» Work task:
Copy the rows from the first one through the line containing "0.009082, -0.505151, 1.547833]]", changing "lens line" to "intrinsics line" and keeping everything else the same. Leave the pictures out of your answer.

##############################

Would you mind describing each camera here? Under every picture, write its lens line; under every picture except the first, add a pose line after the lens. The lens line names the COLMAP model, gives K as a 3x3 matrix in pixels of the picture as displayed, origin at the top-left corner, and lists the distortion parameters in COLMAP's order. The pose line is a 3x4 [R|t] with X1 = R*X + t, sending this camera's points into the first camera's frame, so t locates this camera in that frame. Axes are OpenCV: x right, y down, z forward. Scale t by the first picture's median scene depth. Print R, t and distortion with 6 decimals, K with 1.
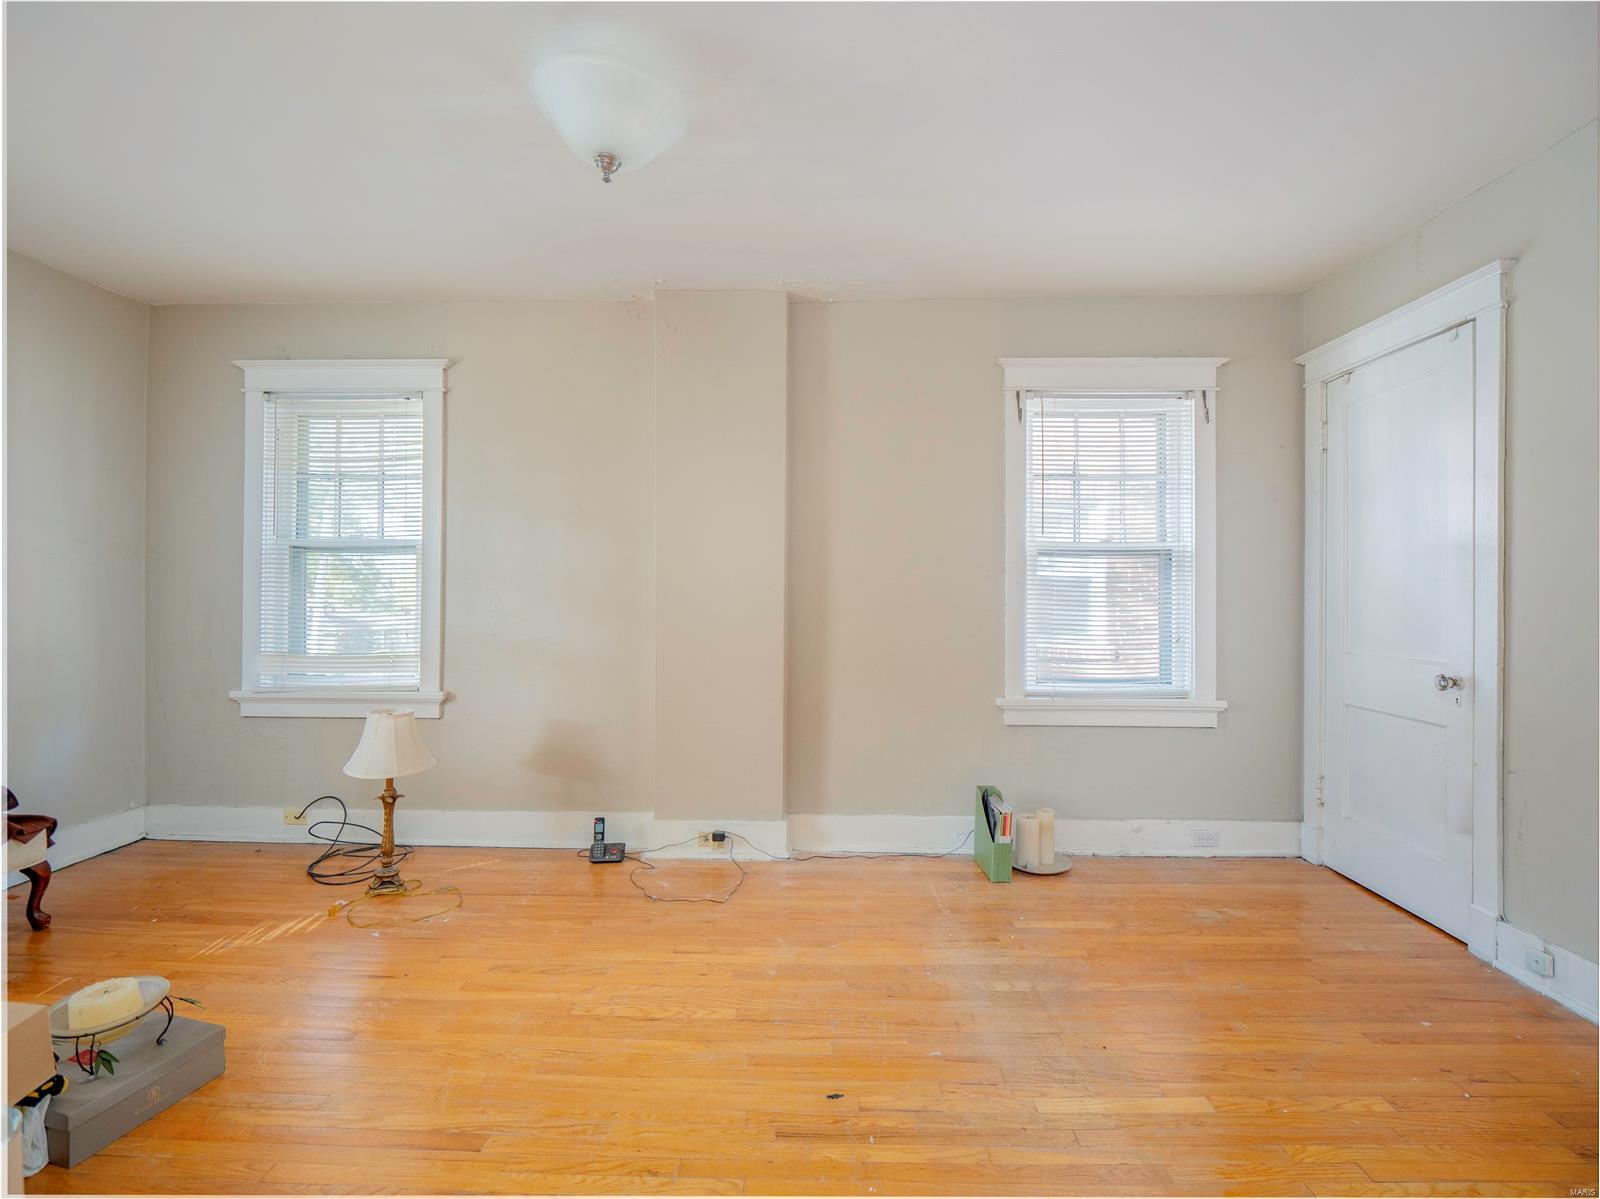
lens RADIAL K [[760.9, 0, 794.3], [0, 760.9, 595.6], [0, 0, 1]] dist [-0.014631, -0.000586]
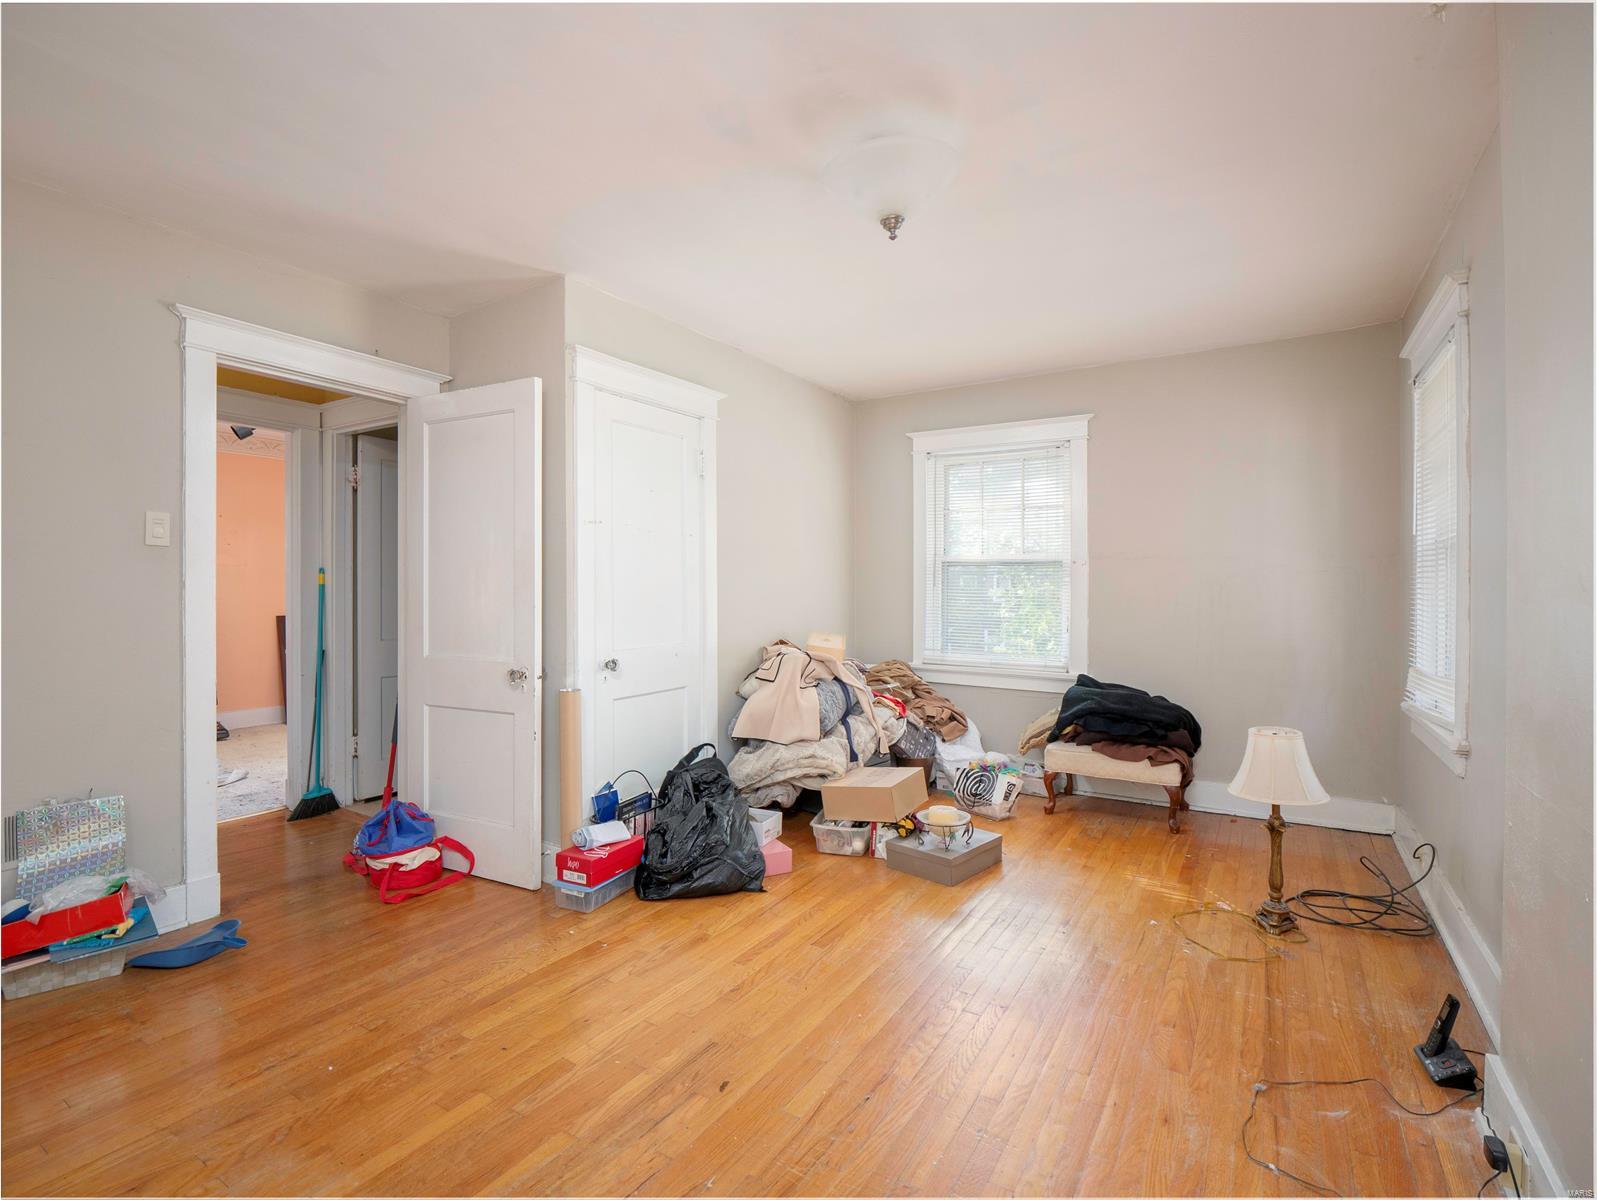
lens RADIAL K [[759.5, 0, 795.1], [0, 759.5, 595.6], [0, 0, 1]] dist [-0.014631, -0.000586]
pose [[-0.505176, 0.000515, -0.863016, 0.867402], [-0.007578, 0.999959, 0.005032, -0.015869], [0.862983, 0.009082, -0.505151, 1.547833]]
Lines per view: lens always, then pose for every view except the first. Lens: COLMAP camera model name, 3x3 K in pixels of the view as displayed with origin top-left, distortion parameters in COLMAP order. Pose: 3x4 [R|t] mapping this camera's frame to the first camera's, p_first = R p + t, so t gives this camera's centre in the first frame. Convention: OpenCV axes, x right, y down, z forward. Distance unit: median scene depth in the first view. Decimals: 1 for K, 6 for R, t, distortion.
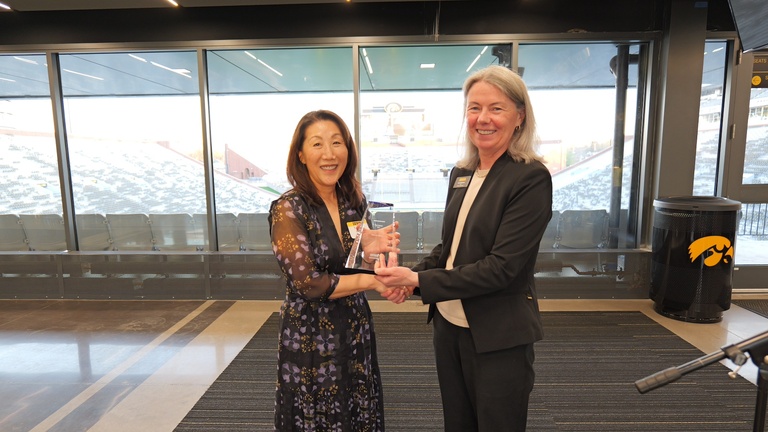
lens RADIAL K [[451.7, 0, 385.2], [0, 451.7, 220.9], [0, 0, 1]] dist [-0.030536, 0.012569]
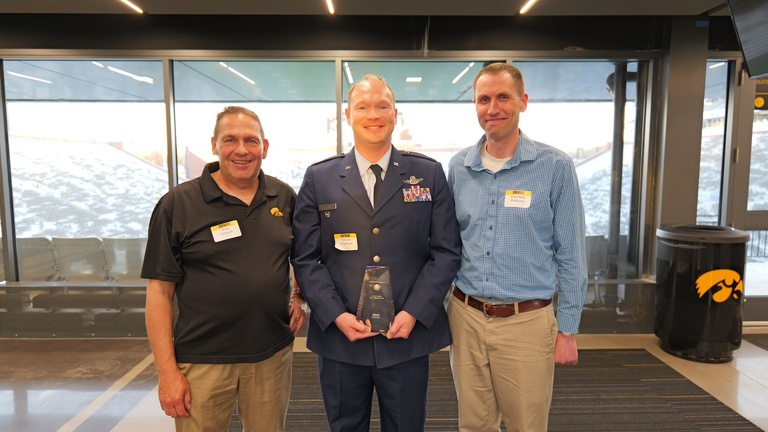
lens RADIAL K [[483.6, 0, 383.7], [0, 483.6, 211.0], [0, 0, 1]] dist [0.001884, -0.004465]
pose [[0.998766, 0.004740, 0.049435, -0.019920], [-0.002769, 0.999201, -0.039868, -0.037508], [-0.049584, 0.039682, 0.997981, 0.012972]]
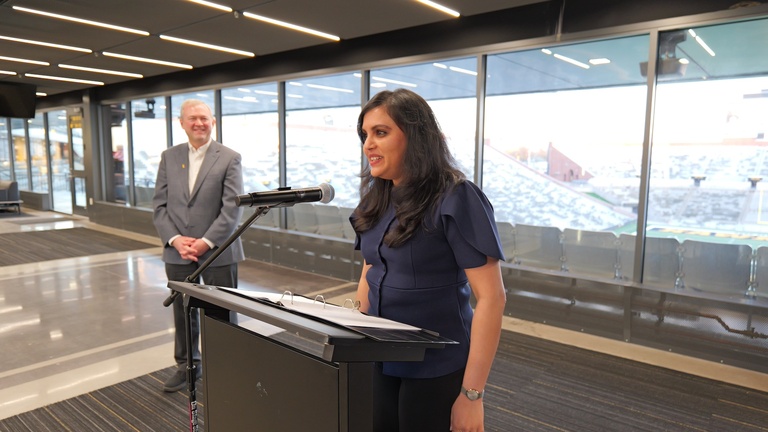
lens RADIAL K [[508.3, 0, 370.4], [0, 508.3, 223.9], [0, 0, 1]] dist [-0.006503, 0.003308]
pose [[0.778256, 0.098624, -0.620154, 0.465019], [-0.103515, 0.994228, 0.028209, -0.019249], [0.619356, 0.042241, 0.783973, -0.028554]]
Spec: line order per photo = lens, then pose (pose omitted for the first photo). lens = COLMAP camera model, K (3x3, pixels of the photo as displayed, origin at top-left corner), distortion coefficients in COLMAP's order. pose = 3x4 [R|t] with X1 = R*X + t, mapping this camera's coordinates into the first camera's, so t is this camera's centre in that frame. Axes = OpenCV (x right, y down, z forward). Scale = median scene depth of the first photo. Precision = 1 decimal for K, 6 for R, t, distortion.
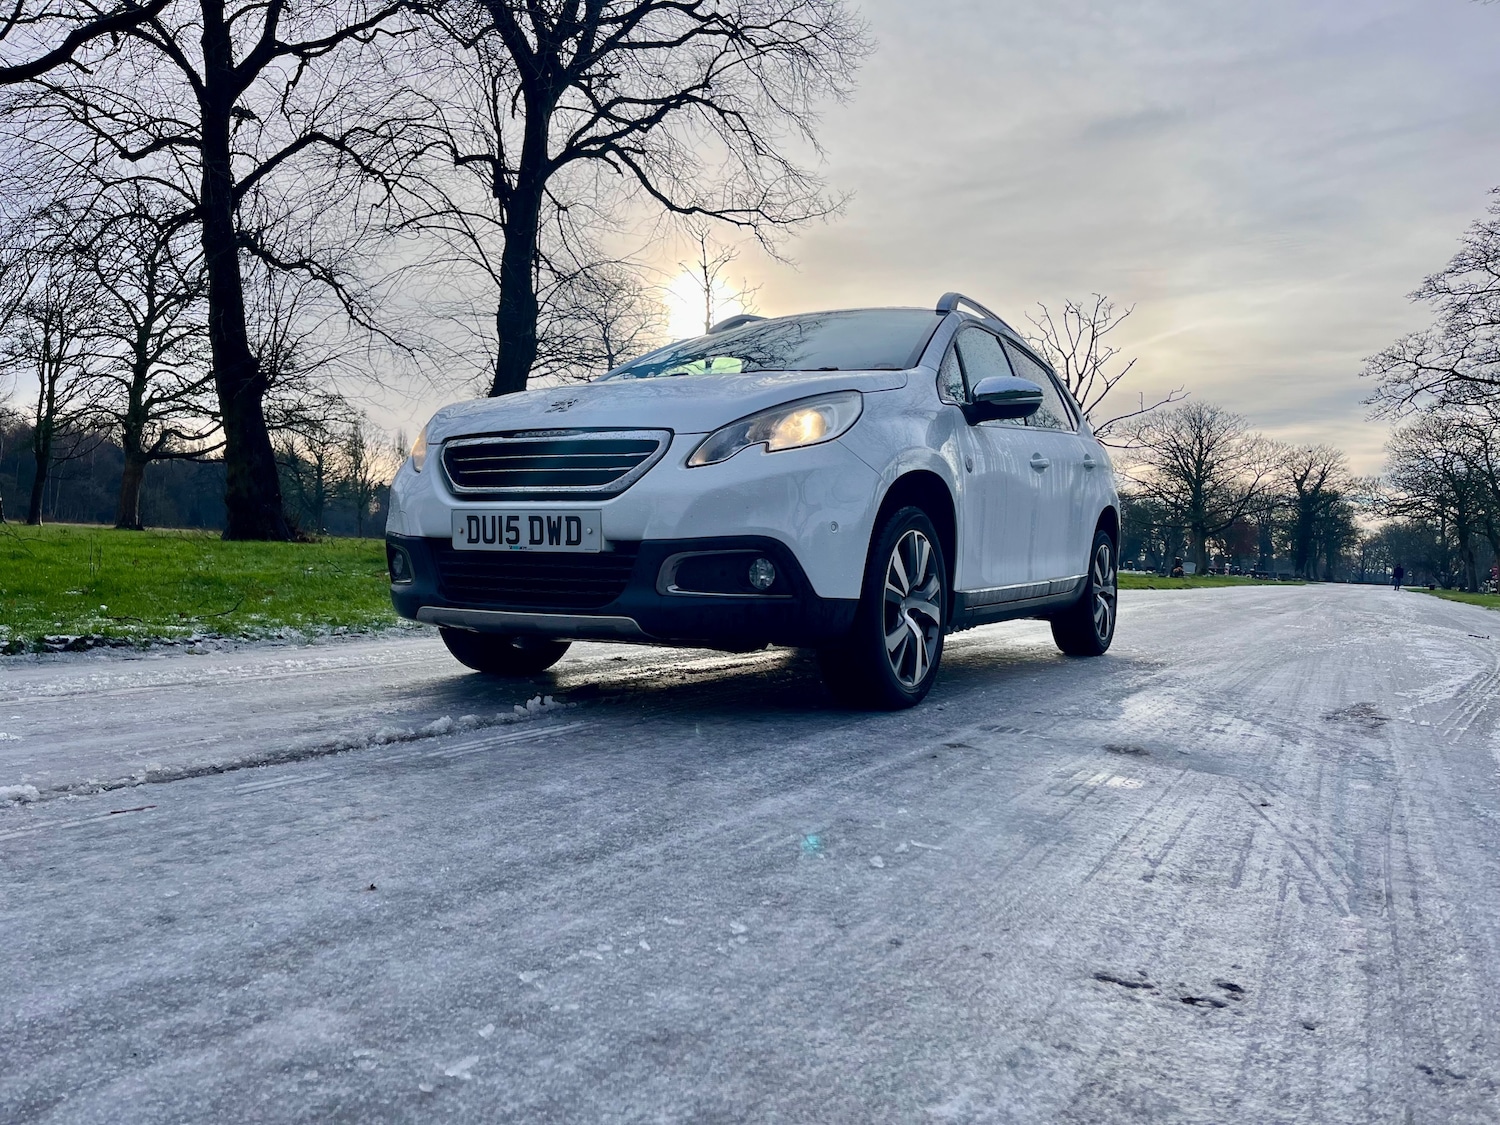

##############################

» Solution to this task:
Would you mind describing each camera here? Under every picture, write its intrinsics line; under every picture except the first, add a pose line after the lens. The intrinsics line names the COLMAP model, gives K as a 3x3 matrix in pixels of the picture as displayed, origin at the top-left corner, and lists the distortion parameters in COLMAP's order. The pose line is a 3x4 [R|t] with X1 = R*X + t, sending this camera's points into the first camera's frame, so t locates this camera in that frame. Axes are OpenCV: x right, y down, z forward. Scale t by the first picture's median scene depth. Print R, t and distortion with 6 decimals, K with 1.
lens RADIAL K [[760.9, 0, 794.3], [0, 760.9, 595.6], [0, 0, 1]] dist [-0.014631, -0.000586]
lens RADIAL K [[759.5, 0, 795.1], [0, 759.5, 595.6], [0, 0, 1]] dist [-0.014631, -0.000586]
pose [[-0.505176, 0.000515, -0.863016, 0.867402], [-0.007578, 0.999959, 0.005032, -0.015869], [0.862983, 0.009082, -0.505151, 1.547833]]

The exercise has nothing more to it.